_Teks_:
───

Perjalanan sejarah tasawuf dan irfan yang telah cukup panjang ini setidaknya meninggalkan warisan tak ternilai yang sangat berharga. Sangat banyak karya tasawuf dan irfan yang diwariskan. Tinggal bagaimana umat islam mau bergairah menimba ilmu sebanyak-banyaknya. Kita bisa membayangkan ada ribuan bahkan jutaan kitabu yang menjadi peninggalan mengenai pengetahuan keislaman, terutama tasawuf dan irfan ini. Tentu saja kitabu-kitabu ini menggunakan bahasa Arab, Persia atau bahasa rumpun Timur Tengah lainnya. Bagi yang mau membacanya tentu saja harus mengerti dulu bahasanya. Tapi kita boleh bersyukur karena saat ini, dengan perkembangan ilmu penerjemahan, sudah banyak kitabu yang diterjemahkan ke dalam bahasa Indonesia. Tidak percaya? datang saja ke toko buku di kota anda.

Sudah pasti bahwa kitabu-kitabu yang menjadi andalan argumen ber-Islam di Hatuhaha, utamanya kitabu yang membahas masalah ma'rifat (tasawuf dan irfan) menggunakan bahasa Arab atau bahasa rumpun Timur Tengah lainnya, kalau itu adalah kitab asli. Yang menjadi hal menarik untuk didiskusikan adalah haruskah ilmu-ilmu tersebut (ma'rifat) tetap tertutup untuk dipelajari oleh kaum muslimin di sana? Bukankah hakikat kitabu adalah untuk dibaca dan dipelajari oleh siapa saja, karena sang penulisnya sendiri pun tak berkeberatan untuk dibaca oleh orang-orang yang tidak dikenalnya? Bukankah ilmu ma'rifat adalah ilmu yang terbuka untuk dipelajari oleh siapa saja karena ia adalah ilmu milik peradaban Islam berabad-abad lamanya dan bukan milik eksklusif di Hatuhaha? Ada pendapat apriorik yang menurutku keliru, bahwa ada anggapan, islam di Hatuhahah adalah Islam ma'rifat yang tiada duanya di dunia. Hanya satu-satunya di sana. Semua Islam lainnya adalah islam syari'at, islam kulit, islam yang hanya identik dengan shalat lima waktu. Lalu kesimpulannya, hanya islam ala Hatuhaha sajalah yang akan selamat. Betulkah pendapat ini? Silakan renungkan sendiri.

───

_Data Mentah_:
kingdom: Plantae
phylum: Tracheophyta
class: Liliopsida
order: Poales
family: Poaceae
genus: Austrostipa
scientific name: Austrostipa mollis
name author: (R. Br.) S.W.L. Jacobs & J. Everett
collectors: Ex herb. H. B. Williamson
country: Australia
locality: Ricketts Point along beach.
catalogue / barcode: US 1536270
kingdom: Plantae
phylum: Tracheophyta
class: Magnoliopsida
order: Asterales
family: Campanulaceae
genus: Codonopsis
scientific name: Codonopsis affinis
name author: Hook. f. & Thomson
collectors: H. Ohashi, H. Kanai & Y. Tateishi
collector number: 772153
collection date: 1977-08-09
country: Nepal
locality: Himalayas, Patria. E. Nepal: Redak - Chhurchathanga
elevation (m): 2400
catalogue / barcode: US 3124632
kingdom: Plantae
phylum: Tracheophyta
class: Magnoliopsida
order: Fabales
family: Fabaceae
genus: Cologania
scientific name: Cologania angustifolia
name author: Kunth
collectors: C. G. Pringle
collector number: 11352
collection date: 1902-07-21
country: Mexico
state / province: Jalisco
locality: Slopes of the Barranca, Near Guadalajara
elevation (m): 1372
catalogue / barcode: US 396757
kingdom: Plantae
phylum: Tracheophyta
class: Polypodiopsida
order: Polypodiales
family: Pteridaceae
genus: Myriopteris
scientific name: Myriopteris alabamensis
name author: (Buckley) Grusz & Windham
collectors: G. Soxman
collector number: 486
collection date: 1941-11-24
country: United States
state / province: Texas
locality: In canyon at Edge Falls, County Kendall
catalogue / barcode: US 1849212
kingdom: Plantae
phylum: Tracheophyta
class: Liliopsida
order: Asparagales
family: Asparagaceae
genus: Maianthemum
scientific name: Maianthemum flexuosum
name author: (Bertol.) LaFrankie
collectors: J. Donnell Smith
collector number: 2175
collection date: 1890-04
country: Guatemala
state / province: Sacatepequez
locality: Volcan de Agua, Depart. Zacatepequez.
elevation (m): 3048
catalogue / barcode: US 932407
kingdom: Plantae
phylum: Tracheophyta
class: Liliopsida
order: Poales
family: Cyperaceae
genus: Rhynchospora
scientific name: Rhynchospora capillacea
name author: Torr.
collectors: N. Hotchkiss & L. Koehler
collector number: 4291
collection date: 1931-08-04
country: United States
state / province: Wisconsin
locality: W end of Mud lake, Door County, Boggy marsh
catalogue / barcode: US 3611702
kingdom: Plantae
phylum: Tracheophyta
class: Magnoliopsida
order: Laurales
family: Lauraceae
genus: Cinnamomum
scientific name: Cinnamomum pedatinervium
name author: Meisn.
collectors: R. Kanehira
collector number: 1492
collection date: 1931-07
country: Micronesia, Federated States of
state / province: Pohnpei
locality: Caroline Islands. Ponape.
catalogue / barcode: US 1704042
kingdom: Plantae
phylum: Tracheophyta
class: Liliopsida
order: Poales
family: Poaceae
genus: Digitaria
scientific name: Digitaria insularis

───

_Bagian Latihan_:
- a) Jawablah pertanyaan berikut berdasarkan teks tentang tasawuf dan irfan.
(i) Bahasa apa saja yang digunakan kitab-kitab peninggalan tasawuf dan irfan?
(ii) Ke dalam bahasa apa sudah banyak kitab yang diterjemahkan?
(iii) Menurut anggapan yang dinilai keliru dalam teks, hanya Islam ala mana yang akan selamat?
- b) Tuliskan tanpa perubahan bagian teks tentang tasawuf dan irfan yang dimulai dengan "Perjalanan sejarah tasawuf" dan berlanjut sampai "di kota anda.".

_Jawaban Tugas_:
- a)
(i) Bahasa Arab, Persia, atau bahasa rumpun Timur Tengah lainnya.
(ii) Bahasa Indonesia.
(iii) Islam ala Hatuhaha.

- b)
Perjalanan sejarah tasawuf dan irfan yang telah cukup panjang ini setidaknya meninggalkan warisan tak ternilai yang sangat berharga. Sangat banyak karya tasawuf dan irfan yang diwariskan. Tinggal bagaimana umat islam mau bergairah menimba ilmu sebanyak-banyaknya. Kita bisa membayangkan ada ribuan bahkan jutaan kitabu yang menjadi peninggalan mengenai pengetahuan keislaman, terutama tasawuf dan irfan ini. Tentu saja kitabu-kitabu ini menggunakan bahasa Arab, Persia atau bahasa rumpun Timur Tengah lainnya. Bagi yang mau membacanya tentu saja harus mengerti dulu bahasanya. Tapi kita boleh bersyukur karena saat ini, dengan perkembangan ilmu penerjemahan, sudah banyak kitabu yang diterjemahkan ke dalam bahasa Indonesia. Tidak percaya? datang saja ke toko buku di kota anda.